## Saved data entries:
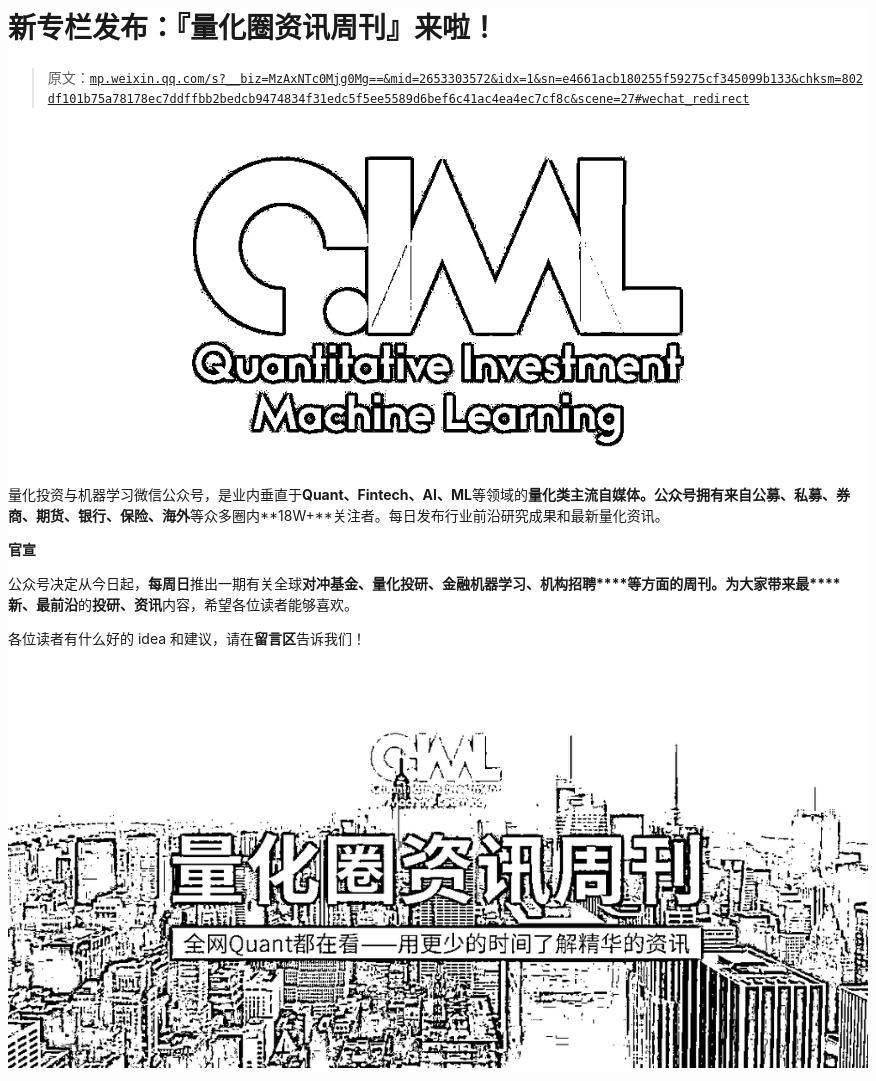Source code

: # 新专栏发布：『量化圈资讯周刊』来啦！

> 原文：[`mp.weixin.qq.com/s?__biz=MzAxNTc0Mjg0Mg==&mid=2653303572&idx=1&sn=e4661acb180255f59275cf345099b133&chksm=802df101b75a78178ec7ddffbb2bedcb9474834f31edc5f5ee5589d6bef6c41ac4ea4ec7cf8c&scene=27#wechat_redirect`](http://mp.weixin.qq.com/s?__biz=MzAxNTc0Mjg0Mg==&mid=2653303572&idx=1&sn=e4661acb180255f59275cf345099b133&chksm=802df101b75a78178ec7ddffbb2bedcb9474834f31edc5f5ee5589d6bef6c41ac4ea4ec7cf8c&scene=27#wechat_redirect)

![](img/52530653e2ddbe651074f55a77bb8d3c.png)

量化投资与机器学习微信公众号，是业内垂直于**Quant、Fintech、AI、ML**等领域的**量化类主流自媒体。**公众号拥有来自**公募、私募、券商、期货、银行、保险、海外**等众多圈内**18W+**关注者。每日发布行业前沿研究成果和最新量化资讯。

**官宣**

公众号决定从今日起，**每周日**推出一期有关全球**对冲基金、量化投研、金融机器学习、**机构招聘****等方面的周刊。为大家带来**最****新、最前沿**的**投研、资讯**内容，希望各位读者能够喜欢。  

各位读者有什么好的 idea 和建议，请在**留言区**告诉我们！ 

![](img/35b6684459c81a16ab991a4a0410a572.png)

## What to do:
I'd like every record transcribed exactly, with no pictures carried over.

## Answer box:
Source code

: # 新专栏发布：『量化圈资讯周刊』来啦！

> 原文：[`mp.weixin.qq.com/s?__biz=MzAxNTc0Mjg0Mg==&mid=2653303572&idx=1&sn=e4661acb180255f59275cf345099b133&chksm=802df101b75a78178ec7ddffbb2bedcb9474834f31edc5f5ee5589d6bef6c41ac4ea4ec7cf8c&scene=27#wechat_redirect`](http://mp.weixin.qq.com/s?__biz=MzAxNTc0Mjg0Mg==&mid=2653303572&idx=1&sn=e4661acb180255f59275cf345099b133&chksm=802df101b75a78178ec7ddffbb2bedcb9474834f31edc5f5ee5589d6bef6c41ac4ea4ec7cf8c&scene=27#wechat_redirect)

![](img/52530653e2ddbe651074f55a77bb8d3c.png)

量化投资与机器学习微信公众号，是业内垂直于**Quant、Fintech、AI、ML**等领域的**量化类主流自媒体。**公众号拥有来自**公募、私募、券商、期货、银行、保险、海外**等众多圈内**18W+**关注者。每日发布行业前沿研究成果和最新量化资讯。

**官宣**

公众号决定从今日起，**每周日**推出一期有关全球**对冲基金、量化投研、金融机器学习、**机构招聘****等方面的周刊。为大家带来**最****新、最前沿**的**投研、资讯**内容，希望各位读者能够喜欢。  

各位读者有什么好的 idea 和建议，请在**留言区**告诉我们！ 

![](img/35b6684459c81a16ab991a4a0410a572.png)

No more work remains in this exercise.